Find every line in the material that contains the word "dislikes" and copy each of those lines.
===============
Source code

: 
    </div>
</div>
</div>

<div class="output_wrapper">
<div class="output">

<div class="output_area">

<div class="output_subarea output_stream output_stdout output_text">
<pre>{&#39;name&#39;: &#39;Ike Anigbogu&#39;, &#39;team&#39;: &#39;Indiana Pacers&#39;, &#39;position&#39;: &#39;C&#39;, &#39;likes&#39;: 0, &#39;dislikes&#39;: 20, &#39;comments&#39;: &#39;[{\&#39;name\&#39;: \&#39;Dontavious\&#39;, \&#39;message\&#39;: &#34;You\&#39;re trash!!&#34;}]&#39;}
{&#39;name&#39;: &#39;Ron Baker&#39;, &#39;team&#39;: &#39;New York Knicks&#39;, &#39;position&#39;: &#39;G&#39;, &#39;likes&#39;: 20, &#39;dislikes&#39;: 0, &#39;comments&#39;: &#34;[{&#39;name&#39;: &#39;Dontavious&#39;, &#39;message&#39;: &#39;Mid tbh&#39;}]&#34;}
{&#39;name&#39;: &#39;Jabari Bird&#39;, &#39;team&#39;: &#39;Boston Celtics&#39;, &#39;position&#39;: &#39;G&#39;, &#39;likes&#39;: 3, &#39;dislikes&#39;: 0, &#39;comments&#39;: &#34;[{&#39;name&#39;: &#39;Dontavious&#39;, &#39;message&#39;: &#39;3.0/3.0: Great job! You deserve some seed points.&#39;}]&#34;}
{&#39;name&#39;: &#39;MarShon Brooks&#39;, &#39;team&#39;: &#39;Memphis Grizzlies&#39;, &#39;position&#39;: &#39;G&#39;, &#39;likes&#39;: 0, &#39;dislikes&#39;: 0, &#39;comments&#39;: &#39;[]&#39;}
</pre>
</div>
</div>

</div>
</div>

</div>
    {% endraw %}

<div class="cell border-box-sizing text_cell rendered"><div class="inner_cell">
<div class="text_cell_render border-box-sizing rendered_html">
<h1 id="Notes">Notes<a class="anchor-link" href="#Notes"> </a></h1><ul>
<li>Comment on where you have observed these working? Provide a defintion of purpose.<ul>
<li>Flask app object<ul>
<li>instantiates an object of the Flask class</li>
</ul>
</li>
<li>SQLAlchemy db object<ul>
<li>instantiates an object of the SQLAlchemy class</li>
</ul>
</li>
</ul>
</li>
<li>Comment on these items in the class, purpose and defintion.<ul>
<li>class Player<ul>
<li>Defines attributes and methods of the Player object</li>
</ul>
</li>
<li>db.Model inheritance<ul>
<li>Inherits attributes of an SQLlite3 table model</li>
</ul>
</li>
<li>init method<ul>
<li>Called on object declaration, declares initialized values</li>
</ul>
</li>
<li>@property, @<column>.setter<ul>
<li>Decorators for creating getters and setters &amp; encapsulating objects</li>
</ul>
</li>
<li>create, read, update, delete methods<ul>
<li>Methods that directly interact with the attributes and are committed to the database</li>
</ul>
===============
| Response to this exercise |
<pre>{&#39;name&#39;: &#39;Ike Anigbogu&#39;, &#39;team&#39;: &#39;Indiana Pacers&#39;, &#39;position&#39;: &#39;C&#39;, &#39;likes&#39;: 0, &#39;dislikes&#39;: 20, &#39;comments&#39;: &#39;[{\&#39;name\&#39;: \&#39;Dontavious\&#39;, \&#39;message\&#39;: &#34;You\&#39;re trash!!&#34;}]&#39;}
{&#39;name&#39;: &#39;Ron Baker&#39;, &#39;team&#39;: &#39;New York Knicks&#39;, &#39;position&#39;: &#39;G&#39;, &#39;likes&#39;: 20, &#39;dislikes&#39;: 0, &#39;comments&#39;: &#34;[{&#39;name&#39;: &#39;Dontavious&#39;, &#39;message&#39;: &#39;Mid tbh&#39;}]&#34;}
{&#39;name&#39;: &#39;Jabari Bird&#39;, &#39;team&#39;: &#39;Boston Celtics&#39;, &#39;position&#39;: &#39;G&#39;, &#39;likes&#39;: 3, &#39;dislikes&#39;: 0, &#39;comments&#39;: &#34;[{&#39;name&#39;: &#39;Dontavious&#39;, &#39;message&#39;: &#39;3.0/3.0: Great job! You deserve some seed points.&#39;}]&#34;}
{&#39;name&#39;: &#39;MarShon Brooks&#39;, &#39;team&#39;: &#39;Memphis Grizzlies&#39;, &#39;position&#39;: &#39;G&#39;, &#39;likes&#39;: 0, &#39;dislikes&#39;: 0, &#39;comments&#39;: &#39;[]&#39;}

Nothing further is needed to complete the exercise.